Do you have SSH access to the Pi to run
htop(orgotop, which I find a bit more readable)? That'd be a good starting point, assuming that's how you accessed it to set up the docker containers?I have basically the same setup (Pi4 wired to router, hdmi to TV, HDD connected to USB port)
For the HDD I just setup a samba server. So nothing fancy. I just need to be able to access the files from my desktop/phone. A samba server is just fine for that.

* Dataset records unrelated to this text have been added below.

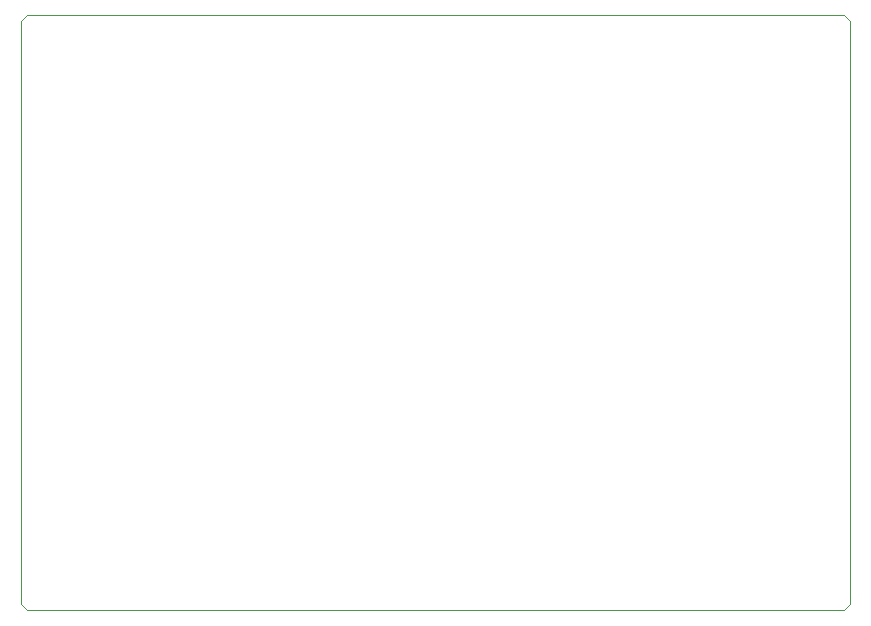
<source format=gbr>
%TF.GenerationSoftware,KiCad,Pcbnew,7.0.5-7.0.5~ubuntu22.04.1*%
%TF.CreationDate,2023-07-07T11:08:09-04:00*%
%TF.ProjectId,sub_rf_mod,7375625f-7266-45f6-9d6f-642e6b696361,rev?*%
%TF.SameCoordinates,Original*%
%TF.FileFunction,Profile,NP*%
%FSLAX46Y46*%
G04 Gerber Fmt 4.6, Leading zero omitted, Abs format (unit mm)*
G04 Created by KiCad (PCBNEW 7.0.5-7.0.5~ubuntu22.04.1) date 2023-07-07 11:08:09*
%MOMM*%
%LPD*%
G01*
G04 APERTURE LIST*
%TA.AperFunction,Profile*%
%ADD10C,0.100000*%
%TD*%
G04 APERTURE END LIST*
D10*
X171945300Y-103733600D02*
X172466000Y-103225600D01*
X102323900Y-103225600D02*
X102336600Y-53848000D01*
X102844600Y-53340000D02*
X171958000Y-53340000D01*
X102831900Y-103733600D02*
X171945300Y-103733600D01*
X102323900Y-103225600D02*
X102831900Y-103733600D01*
X102844600Y-53340000D02*
X102336600Y-53848000D01*
X171958000Y-53340000D02*
X172466000Y-53848000D01*
X172466000Y-103225600D02*
X172466000Y-53848000D01*
M02*

</source>
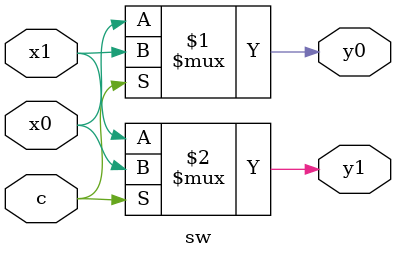
<source format=sv>
module sw (output y0, y1, input c, x0, x1);
    assign y0 = c ? x1 : x0;
    assign y1 = c ? x0 : x1;
endmodule

</source>
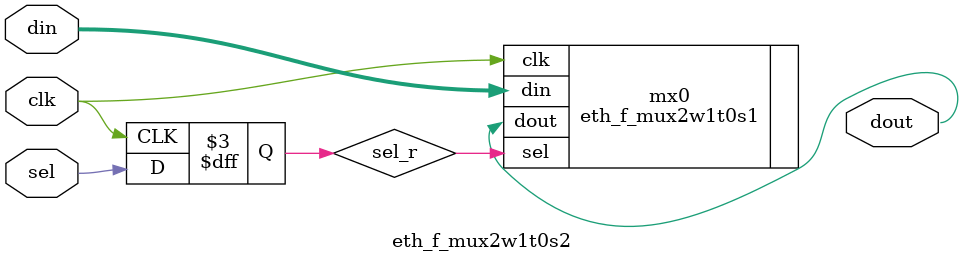
<source format=v>


`timescale 1ps/1ps


module eth_f_mux2w1t0s2 #(
    parameter SIM_EMULATE = 1'b0
) (
    input clk,
    input [1:0] din,
    input sel,
    output dout
);

reg [0:0] sel_r = 1'b0 /* synthesis preserve */;
always @(posedge clk) sel_r <= sel;

eth_f_mux2w1t0s1 mx0 (
    .clk(clk),
    .din(din),
    .sel(sel_r),
    .dout(dout)
);
defparam mx0 .SIM_EMULATE = SIM_EMULATE;

endmodule

`ifdef QUESTA_INTEL_OEM
`pragma questa_oem_00 "HEQcwkIk4AJUnyybgwol/5f4LNrpC62dnM4HE75Mb8kxROzHwkOVqUjjNakwyQUVn3rWDca7QqKGruQoj2QI6diWrHBuVPm2ePzJYe0opoRKRsrSLsozd6ihfZo7Y4AobDGlA0sx1RWdC2xxmhs6EhsIEYbW0OeABq8z3YlmhZOCNJP7S54htV6uHLAYjjaGmL7pkx5+dyKYUHnNRVlphInbKBlJ9OHWSVdDlWH+1Xaa7oq27W9+r5D/TIRKZTSTRhSNDLnTfXAAcvpcoD+sHifjmMKIxy4rNv4sJBpYtD2Dkh1UQcOxpeMQ1Qd5X26VzIEeoSckYkb5J/eEAURmAqe3JoqUTnC7yozI1/hyGo3Q7ODlfdmWEcXBPn51pTOJo8VLritLkl9beGM9paxHmR5KNd0VA80Fbns62ERoDd7L9dzVlNUTU7Meae/FtoDF3YHovVa0T0/5ZxVAw8rN28dBPiQqb1ZPWgJto3S7VdQjDpHbcKCDIjl1bnTSiru8KxicjpYgdm2SOLG70lFiaxar0MSukMrPK37Y46zzw3hNvqWII+TO59mDNab6NLGaaegqbO7uDxcur2Wf7xVD7taq/iwXxEJ9eteZA+aE7luq+2o4jq8auwkdN6PC9rqxgXIQYXNm0CzLZTv0POdznwKkqxsIYkGqb/uHvhprlG61OorYB8ruec/DrMoxTr2KOtepJdPXgLWX8tvJupAS/ZV6YK5za2ivLtGj/gBQ+XOZXKEWTHIxHemuqVWS9o7LqCxomWWsGHemrpoi2h92Pjh6iIaT9/ONggSoztb1Fl88DH9wVjHsZV9pVH994k08RLwPxZhsdynJhip6+wbLCKN2QbYb/envB50LoRBL2DXOfJzd1SP5HVMIzbfrIcZjj7wo4zNWk8SaYn15aU5eLgJzXUhxnAgZOfJ65hARbZc+hTMdoOUqCERkgT9ZH438Zv6EKsHc/S0aFO9TE+dBfqCGqC+VTh+9fLI6ClLtuPsLQMY9ch8jvIocmt2n4MJn"
`endif
</source>
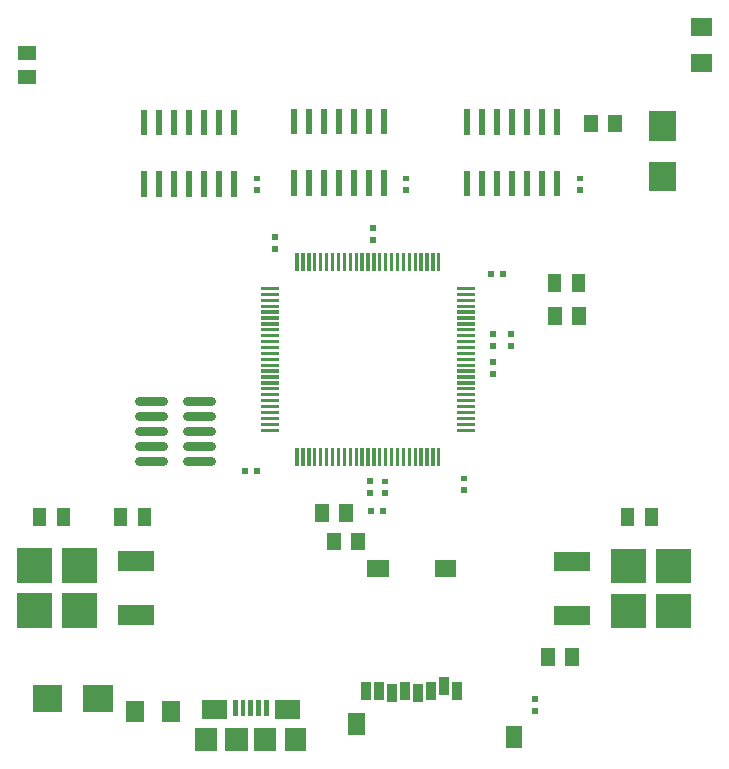
<source format=gtp>
G04 start of page 15 for group -4015 idx -4015 *
G04 Title: (unknown), toppaste *
G04 Creator: pcb 20110918 *
G04 CreationDate: Wed 07 May 2014 09:59:53 GMT UTC *
G04 For: michael *
G04 Format: Gerber/RS-274X *
G04 PCB-Dimensions: 275000 304000 *
G04 PCB-Coordinate-Origin: lower left *
%MOIN*%
%FSLAX25Y25*%
%LNTOPPASTE*%
%ADD158R,0.0906X0.0906*%
%ADD157R,0.0600X0.0600*%
%ADD156R,0.0110X0.0110*%
%ADD155C,0.0290*%
%ADD154R,0.0650X0.0650*%
%ADD153R,0.0551X0.0551*%
%ADD152R,0.0315X0.0315*%
%ADD151R,0.0709X0.0709*%
%ADD150R,0.0630X0.0630*%
%ADD149R,0.0158X0.0158*%
%ADD148C,0.0001*%
%ADD147R,0.0200X0.0200*%
%ADD146R,0.0450X0.0450*%
G54D146*X219200Y160400D02*Y159000D01*
X211200Y160400D02*Y159000D01*
G54D147*X154300Y227750D02*Y221250D01*
X149300Y227750D02*Y221250D01*
X144300Y227750D02*Y221250D01*
X139300Y227750D02*Y221250D01*
X134300Y227750D02*Y221250D01*
X129300Y227750D02*Y221250D01*
X124300Y227750D02*Y221250D01*
Y207250D02*Y200750D01*
X129300Y207250D02*Y200750D01*
X134300Y207250D02*Y200750D01*
X139300Y207250D02*Y200750D01*
X144300Y207250D02*Y200750D01*
X149300Y207250D02*Y200750D01*
X154300Y207250D02*Y200750D01*
G54D148*G36*
X203516Y29048D02*Y27079D01*
X205484D01*
Y29048D01*
X203516D01*
G37*
G36*
Y32984D02*Y31015D01*
X205484D01*
Y32984D01*
X203516D01*
G37*
G54D147*X212000Y227500D02*Y221000D01*
X207000Y227500D02*Y221000D01*
X202000Y227500D02*Y221000D01*
X197000Y227500D02*Y221000D01*
X192000Y227500D02*Y221000D01*
X187000Y227500D02*Y221000D01*
X182000Y227500D02*Y221000D01*
Y207000D02*Y200500D01*
X187000Y207000D02*Y200500D01*
X192000Y207000D02*Y200500D01*
X197000Y207000D02*Y200500D01*
X202000Y207000D02*Y200500D01*
X207000Y207000D02*Y200500D01*
X212000Y207000D02*Y200500D01*
X104200Y227350D02*Y220850D01*
X99200Y227350D02*Y220850D01*
X94200Y227350D02*Y220850D01*
X89200Y227350D02*Y220850D01*
X84200Y227350D02*Y220850D01*
X79200Y227350D02*Y220850D01*
X74200Y227350D02*Y220850D01*
Y206850D02*Y200350D01*
X79200Y206850D02*Y200350D01*
X84200Y206850D02*Y200350D01*
X89200Y206850D02*Y200350D01*
X94200Y206850D02*Y200350D01*
X99200Y206850D02*Y200350D01*
X104200Y206850D02*Y200350D01*
G54D146*X137641Y85178D02*Y83778D01*
X145641Y85178D02*Y83778D01*
X219159Y171422D02*Y170022D01*
X211159Y171422D02*Y170022D01*
X235500Y93200D02*Y91800D01*
X243500Y93200D02*Y91800D01*
G54D149*X109882Y30870D02*Y27130D01*
X115000Y30870D02*Y27130D01*
X104764Y30870D02*Y27130D01*
X112441Y30870D02*Y27130D01*
X107323Y30870D02*Y27130D01*
G54D150*X96693Y28508D02*X98661D01*
X121102D02*X123071D01*
G54D151*X94921Y18665D02*Y18271D01*
G54D148*G36*
X101417Y22208D02*Y14728D01*
X108897D01*
Y22208D01*
X101417D01*
G37*
G36*
X110866D02*Y14728D01*
X118346D01*
Y22208D01*
X110866D01*
G37*
G54D151*X124842Y18665D02*Y18271D01*
G54D146*X133600Y94600D02*Y93200D01*
X141600Y94600D02*Y93200D01*
G54D152*X178643Y36044D02*Y33288D01*
X174312Y37619D02*Y34863D01*
X169982Y36044D02*Y33288D01*
X165651Y35256D02*Y32500D01*
X161320Y36044D02*Y33288D01*
X156990Y35256D02*Y32500D01*
X152659Y36044D02*Y33288D01*
X148328Y36044D02*Y33288D01*
G54D153*X145179Y24626D02*Y22658D01*
X151478Y75414D02*X153053D01*
X173919D02*X175494D01*
X197541Y20296D02*Y18327D01*
G54D148*G36*
X32073Y82262D02*Y70762D01*
X43573D01*
Y82262D01*
X32073D01*
G37*
G36*
Y67262D02*Y55762D01*
X43573D01*
Y67262D01*
X32073D01*
G37*
G36*
X47073Y82262D02*Y70762D01*
X58573D01*
Y82262D01*
X47073D01*
G37*
G36*
Y67262D02*Y55762D01*
X58573D01*
Y67262D01*
X47073D01*
G37*
G54D154*X68823Y78012D02*X74323D01*
X68823Y60012D02*X74323D01*
G54D148*G36*
X245044Y66970D02*Y55470D01*
X256544D01*
Y66970D01*
X245044D01*
G37*
G36*
Y81970D02*Y70470D01*
X256544D01*
Y81970D01*
X245044D01*
G37*
G36*
X230044Y66970D02*Y55470D01*
X241544D01*
Y66970D01*
X230044D01*
G37*
G36*
Y81970D02*Y70470D01*
X241544D01*
Y81970D01*
X230044D01*
G37*
G54D154*X214294Y59720D02*X219794D01*
X214294Y77720D02*X219794D01*
G54D155*X88578Y111191D02*X96678D01*
X88578Y116191D02*X96678D01*
X88578Y121191D02*X96678D01*
X88578Y126191D02*X96678D01*
X88578Y131191D02*X96678D01*
X72578Y111191D02*X80678D01*
X72578Y116191D02*X80678D01*
X72578Y121191D02*X80678D01*
X72578Y126191D02*X80678D01*
X72578Y131191D02*X80678D01*
G54D156*X113933Y168800D02*X118831D01*
X113933Y166832D02*X118831D01*
X113933Y164863D02*X118831D01*
X113933Y162895D02*X118831D01*
X113933Y160926D02*X118831D01*
X113933Y158958D02*X118831D01*
X113933Y156989D02*X118831D01*
X113933Y155021D02*X118831D01*
X113933Y153052D02*X118831D01*
X113933Y151084D02*X118831D01*
X113933Y149115D02*X118831D01*
X113933Y147147D02*X118831D01*
X113933Y145178D02*X118831D01*
X113933Y143210D02*X118831D01*
X113933Y141241D02*X118831D01*
X113933Y139273D02*X118831D01*
X113933Y137304D02*X118831D01*
X113933Y135336D02*X118831D01*
X113933Y133367D02*X118831D01*
X113933Y131399D02*X118831D01*
X113933Y129430D02*X118831D01*
X113933Y127462D02*X118831D01*
X113933Y125493D02*X118831D01*
X113933Y123525D02*X118831D01*
X113933Y121556D02*X118831D01*
X125319Y115068D02*Y110170D01*
X127287Y115068D02*Y110170D01*
X129256Y115068D02*Y110170D01*
X131224Y115068D02*Y110170D01*
X133193Y115068D02*Y110170D01*
X135161Y115068D02*Y110170D01*
X137130Y115068D02*Y110170D01*
X139098Y115068D02*Y110170D01*
X141067Y115068D02*Y110170D01*
X143035Y115068D02*Y110170D01*
X145004Y115068D02*Y110170D01*
X146972Y115068D02*Y110170D01*
X148941Y115068D02*Y110170D01*
X150909Y115068D02*Y110170D01*
X152878Y115068D02*Y110170D01*
X154846Y115068D02*Y110170D01*
X156815Y115068D02*Y110170D01*
X158783Y115068D02*Y110170D01*
X160752Y115068D02*Y110170D01*
X162720Y115068D02*Y110170D01*
X164689Y115068D02*Y110170D01*
X166657Y115068D02*Y110170D01*
X168626Y115068D02*Y110170D01*
X170594Y115068D02*Y110170D01*
X172563Y115068D02*Y110170D01*
X179051Y121556D02*X183949D01*
X179051Y123524D02*X183949D01*
X179051Y125493D02*X183949D01*
X179051Y127461D02*X183949D01*
X179051Y129430D02*X183949D01*
X179051Y131398D02*X183949D01*
X179051Y133367D02*X183949D01*
X179051Y135335D02*X183949D01*
X179051Y137304D02*X183949D01*
X179051Y139272D02*X183949D01*
X179051Y141241D02*X183949D01*
X179051Y143209D02*X183949D01*
X179051Y145178D02*X183949D01*
X179051Y147146D02*X183949D01*
X179051Y149115D02*X183949D01*
X179051Y151083D02*X183949D01*
X179051Y153052D02*X183949D01*
X179051Y155020D02*X183949D01*
X179051Y156989D02*X183949D01*
X179051Y158957D02*X183949D01*
X179051Y160926D02*X183949D01*
X179051Y162894D02*X183949D01*
X179051Y164863D02*X183949D01*
X179051Y166831D02*X183949D01*
X179051Y168800D02*X183949D01*
X172563Y180186D02*Y175288D01*
X170595Y180186D02*Y175288D01*
X168626Y180186D02*Y175288D01*
X166658Y180186D02*Y175288D01*
X164689Y180186D02*Y175288D01*
X162721Y180186D02*Y175288D01*
X160752Y180186D02*Y175288D01*
X158784Y180186D02*Y175288D01*
X156815Y180186D02*Y175288D01*
X154847Y180186D02*Y175288D01*
X152878Y180186D02*Y175288D01*
X150910Y180186D02*Y175288D01*
X148941Y180186D02*Y175288D01*
X146973Y180186D02*Y175288D01*
X145004Y180186D02*Y175288D01*
X143036Y180186D02*Y175288D01*
X141067Y180186D02*Y175288D01*
X139099Y180186D02*Y175288D01*
X137130Y180186D02*Y175288D01*
X135162Y180186D02*Y175288D01*
X133193Y180186D02*Y175288D01*
X131225Y180186D02*Y175288D01*
X129256Y180186D02*Y175288D01*
X127288Y180186D02*Y175288D01*
X125319Y180186D02*Y175288D01*
G54D157*X83400Y28200D02*Y27200D01*
X71400Y28200D02*Y27200D01*
G54D158*X41677Y32000D02*X42464D01*
X58606D02*X59393D01*
G54D146*X209000Y46700D02*Y45300D01*
X217000Y46700D02*Y45300D01*
X223241Y224478D02*Y223078D01*
X231241Y224478D02*Y223078D01*
X34500Y239300D02*X35900D01*
X34500Y247300D02*X35900D01*
X47500Y93200D02*Y91800D01*
X39500Y93200D02*Y91800D01*
G54D148*G36*
X107016Y108984D02*Y107016D01*
X108984D01*
Y108984D01*
X107016D01*
G37*
G36*
X110953D02*Y107016D01*
X112921D01*
Y108984D01*
X110953D01*
G37*
G36*
X152952Y95484D02*Y93516D01*
X154922D01*
Y95484D01*
X152952D01*
G37*
G36*
X149016D02*Y93516D01*
X150984D01*
Y95484D01*
X149016D01*
G37*
G36*
X195516Y154484D02*Y152516D01*
X197484D01*
Y154484D01*
X195516D01*
G37*
G36*
Y150548D02*Y148578D01*
X197484D01*
Y150548D01*
X195516D01*
G37*
G36*
X153722Y101498D02*Y99528D01*
X155690D01*
Y101498D01*
X153722D01*
G37*
G36*
Y105434D02*Y103466D01*
X155690D01*
Y105434D01*
X153722D01*
G37*
G36*
X193016Y174484D02*Y172516D01*
X194984D01*
Y174484D01*
X193016D01*
G37*
G36*
X189078D02*Y172516D01*
X191048D01*
Y174484D01*
X189078D01*
G37*
G36*
X111016Y206422D02*Y204452D01*
X112984D01*
Y206422D01*
X111016D01*
G37*
G36*
Y202484D02*Y200516D01*
X112984D01*
Y202484D01*
X111016D01*
G37*
G36*
X218516Y206422D02*Y204452D01*
X220484D01*
Y206422D01*
X218516D01*
G37*
G36*
Y202484D02*Y200516D01*
X220484D01*
Y202484D01*
X218516D01*
G37*
G36*
X149516Y189922D02*Y187952D01*
X151484D01*
Y189922D01*
X149516D01*
G37*
G36*
Y185984D02*Y184016D01*
X151484D01*
Y185984D01*
X149516D01*
G37*
G36*
X148578Y101548D02*Y99578D01*
X150548D01*
Y101548D01*
X148578D01*
G37*
G36*
Y105484D02*Y103516D01*
X150548D01*
Y105484D01*
X148578D01*
G37*
G36*
X160516Y206422D02*Y204452D01*
X162484D01*
Y206422D01*
X160516D01*
G37*
G36*
Y202484D02*Y200516D01*
X162484D01*
Y202484D01*
X160516D01*
G37*
G54D146*X66500Y93200D02*Y91800D01*
X74500Y93200D02*Y91800D01*
G54D148*G36*
X117016Y186984D02*Y185016D01*
X118984D01*
Y186984D01*
X117016D01*
G37*
G36*
Y183048D02*Y181078D01*
X118984D01*
Y183048D01*
X117016D01*
G37*
G36*
X180016Y106421D02*Y104453D01*
X181984D01*
Y106421D01*
X180016D01*
G37*
G36*
Y102484D02*Y100516D01*
X181984D01*
Y102484D01*
X180016D01*
G37*
G36*
X189516Y154484D02*Y152516D01*
X191484D01*
Y154484D01*
X189516D01*
G37*
G36*
Y150548D02*Y148578D01*
X191484D01*
Y150548D01*
X189516D01*
G37*
G36*
X189508Y141178D02*Y139208D01*
X191478D01*
Y141178D01*
X189508D01*
G37*
G36*
Y145114D02*Y143146D01*
X191478D01*
Y145114D01*
X189508D01*
G37*
G54D158*X247000Y206464D02*Y205677D01*
Y223393D02*Y222606D01*
G54D157*X259500Y256000D02*X260500D01*
X259500Y244000D02*X260500D01*
M02*

</source>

Kodi is installed on a RetroPie. Not ideal, as updates are seriously lacking. I'll redo it on a fresh Librelec installation.
To manage Kodi from the desktop, I can recommend Ember Media Manager. For android I have Yatse, which is basically a remote control for Kodi.
Oh another Yatse user in the wild! I've been using Yatse after an unsuccessful fling (flirtation?) with FLIRC on a Raspberry Pi 1 (back when Kodi was XBMC). One of my absolute favourite apps - if only my phone screen could extrude temporary little bumps on it so that I could locate the buttons more easily.
Depending on how you've installed it, Nextcloud might be too heavy for the pi. IIRC some Pis only have 2 GB of RAM. Hard to say more without specifics.
I never had a satisfactory experience with Nextcloud on any raspberry pi, it just wasn't light enough (or, more likely, I wasn't strict enough at stripping away the fluff to just use the essentials).